Content starts
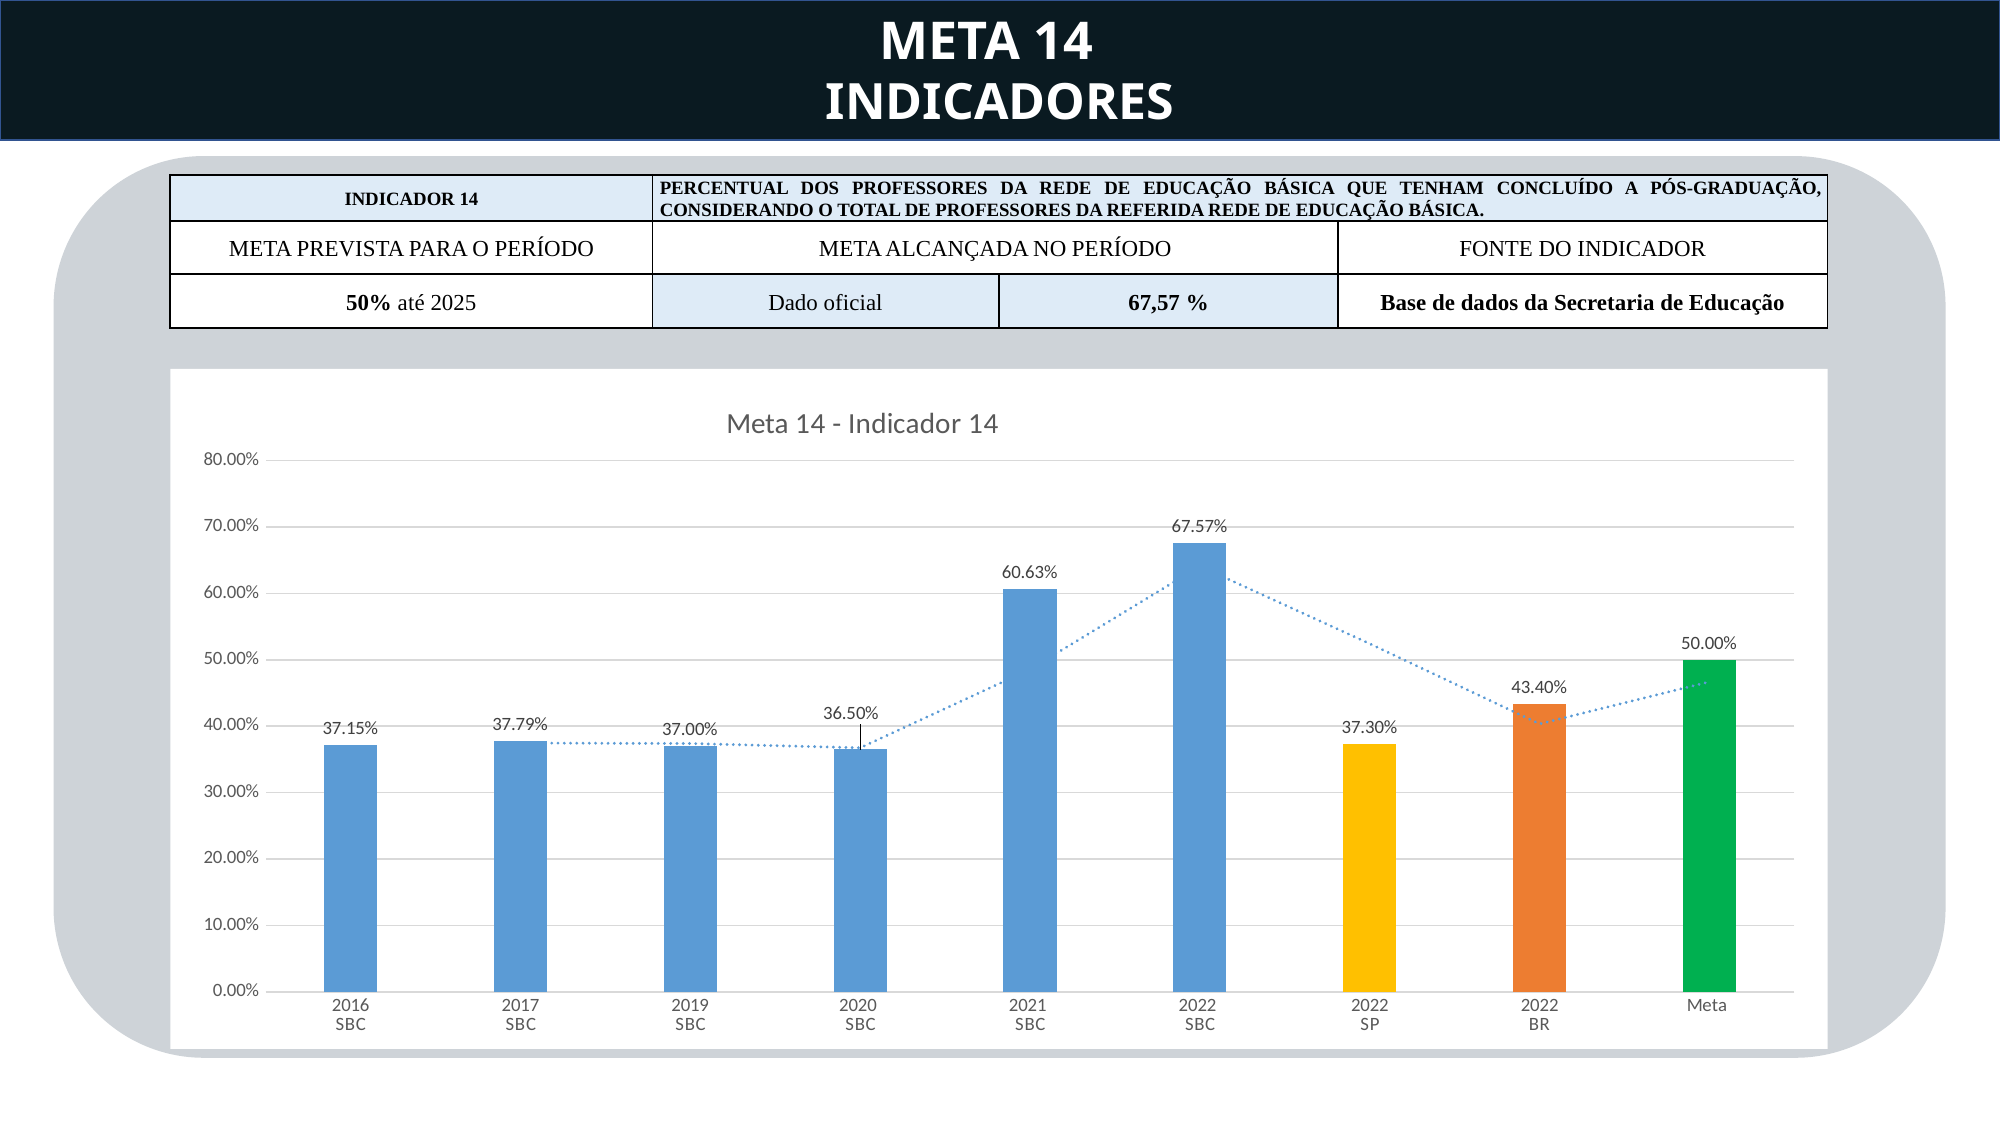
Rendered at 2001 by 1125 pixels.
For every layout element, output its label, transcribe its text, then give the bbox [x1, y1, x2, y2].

text_box META 14 INDICADORES [0, 0, 2000, 141]
table_cell META ALCANÇADA NO PERÍODO [653, 222, 1337, 273]
table_header PERCENTUAL DOS PROFESSORES DA REDE DE EDUCAÇÃO BÁSICA QUE TENHAM CONCLUÍDO A PÓS-GRADUAÇÃO, CONSIDERANDO O TOTAL DE PROFESSORES DA REFERIDA REDE DE EDUCAÇÃO BÁSICA. [653, 176, 1827, 220]
table_cell 50% até 2025 [171, 275, 652, 327]
table_cell Base de dados da Secretaria de Educação [1339, 275, 1827, 327]
chart [170, 368, 1828, 1049]
table_cell Dado oficial [653, 275, 998, 327]
table_cell META PREVISTA PARA O PERÍODO [171, 222, 652, 273]
table_cell FONTE DO INDICADOR [1339, 222, 1827, 273]
text_box [52, 154, 1947, 1059]
table_header INDICADOR 14 [171, 176, 652, 220]
table_cell 67,57 % [1000, 275, 1337, 327]
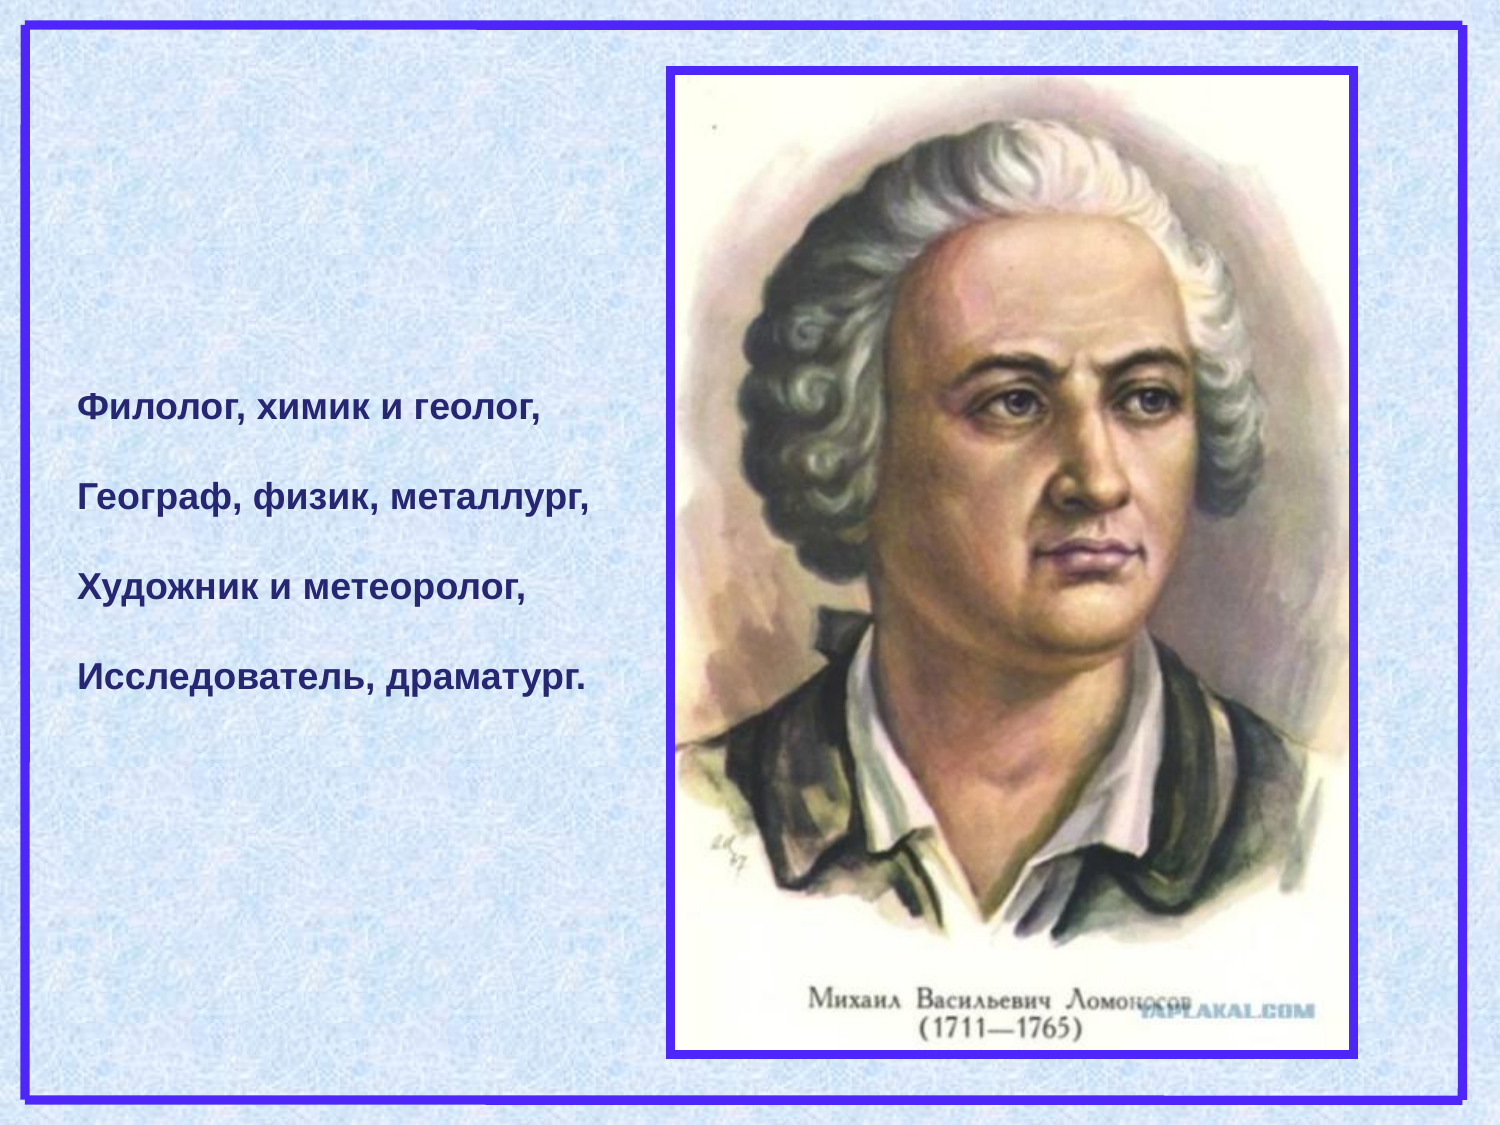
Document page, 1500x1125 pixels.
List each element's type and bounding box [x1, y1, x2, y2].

picture [0, 0, 1500, 1125]
text_box [24, 24, 1463, 1101]
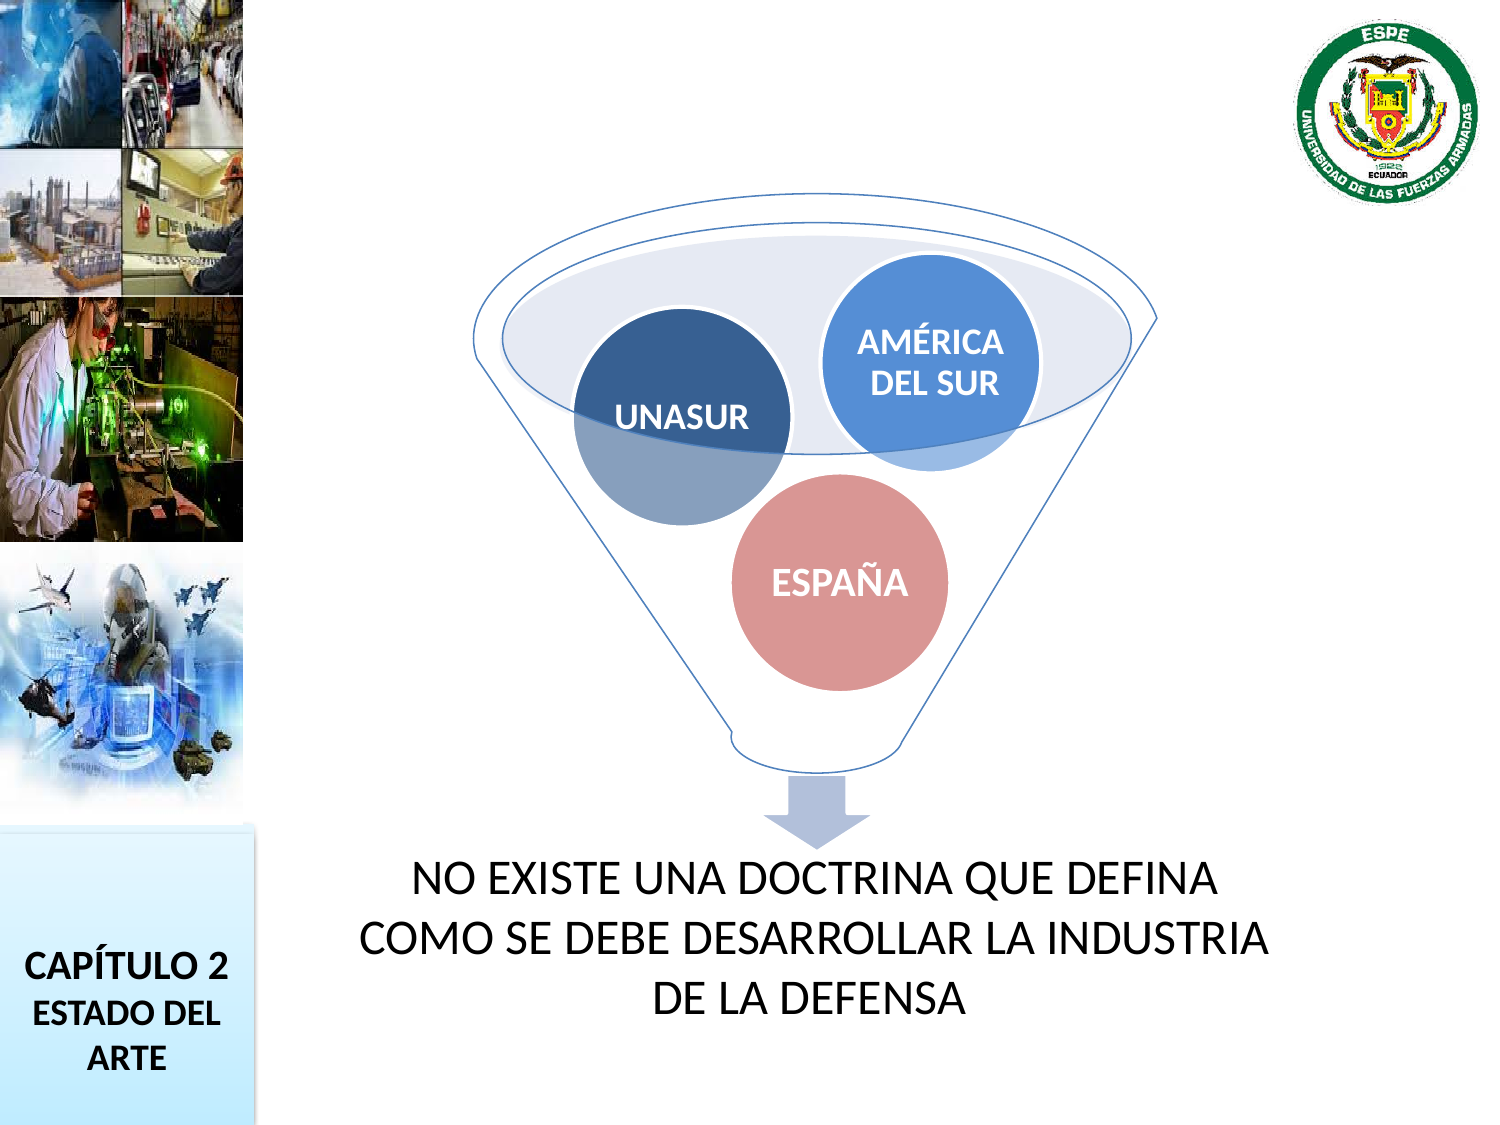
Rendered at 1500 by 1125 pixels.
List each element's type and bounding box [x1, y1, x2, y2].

text_box [316, 196, 1318, 982]
text_box [0, 0, 1480, 1125]
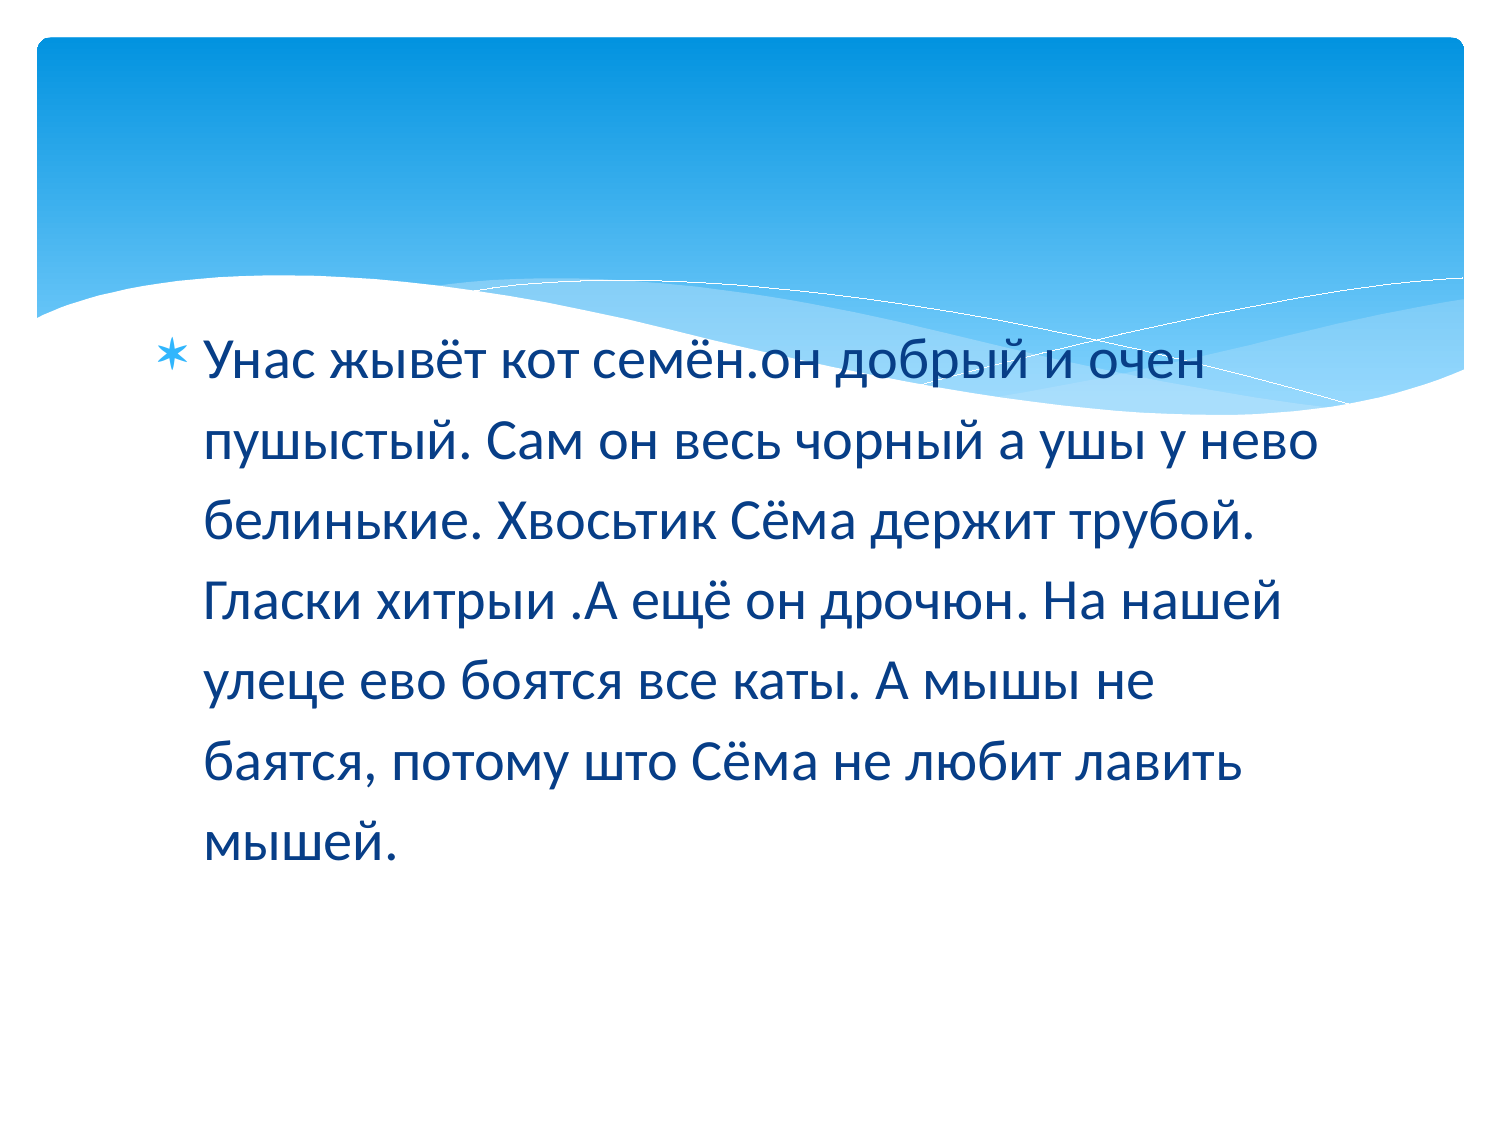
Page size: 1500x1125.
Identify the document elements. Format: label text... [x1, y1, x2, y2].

list Унас жывёт кот семён.он добрый и очен пушыстый. Сам он весь чорный а ушы у нево белинькие. Хвосьтик Сёма держит трубой. Гласки хитрыи .А ещё он дрочюн. На нашей улеце ево боятся все каты. А мышы не баятся, потому што Сёма не любит лавить мышей. [143, 302, 1359, 1005]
Content ends
> _What needs to be done_: Go through the material above line by line and state how many lines contain "Rendered". Give only the number.

> _Task output_: 2